In short order, Conrad has ended up running a very different organization than he stepped into. Yet, despite all the perspective he’s gained from Pandora’s growth and globalization, he believes the company’s success really stemmed from its early ability to pull the trigger on what needed to be done in the moment.
“I think our results are very closely tied to making really, really good priority decisions,” he says. “I have a hard time looking back on what we built and pointing to the things that I would say were a waste of time or a bad investment.”
For anyone who wants to implement the Pandora Prioritization System, here are the steps:
- Before every quarter starts, pose the question: “What would be stupid not to do in the next 90 days?”
- Define and scope every idea on a single presentation slide.
- Roughly calculate the engineering capacity needed for each of the ideas generated, and how much you have to leverage total.
- Express this scope in dollar amounts: $5= the amount of work one engineer can do in one month. $10= two months. $15= three months. $30= two engineers for all three months. If you have 10 developers working for three months, you have $150 to play with. Include a dollar amount on each slide.

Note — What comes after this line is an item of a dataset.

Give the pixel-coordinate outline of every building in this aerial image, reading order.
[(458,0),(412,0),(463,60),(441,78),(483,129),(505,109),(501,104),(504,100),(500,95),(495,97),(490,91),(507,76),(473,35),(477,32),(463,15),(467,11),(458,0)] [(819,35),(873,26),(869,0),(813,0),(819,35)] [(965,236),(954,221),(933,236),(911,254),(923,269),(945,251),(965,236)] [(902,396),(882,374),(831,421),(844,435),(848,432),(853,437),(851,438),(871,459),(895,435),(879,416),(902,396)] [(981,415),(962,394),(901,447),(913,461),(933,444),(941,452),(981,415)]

- Pick a small team to participate in the prioritization process. Choose people who have the whole company’s best interest in mind.
- If you pick 5 people, make 5 stacks of Post-Its with $5 written on them. Hand the same number of Post-Its to each person based on your engineering capacity.
- Print out all your idea slides and hang them on the wall. Talk your prioritization team through each one.
- Have your team “buy” the ideas they believe are the most valuable to the business by sticking their Post-Its on the corresponding slides. People can choose to spend more than $5 on one idea.
- Discuss the allocation of stickies, consolidate and re-scope.
- A miracle occurs–you end up with a manageable number of tasks that can be executed with the resources you have, and you have buy-in from leadership in only a few hours.
- Develop specs, scrum, and make sure everyone in the company knows how these decisions were made. Make prioritization a part of your culture.
- Repeat 90 days later. From scratch.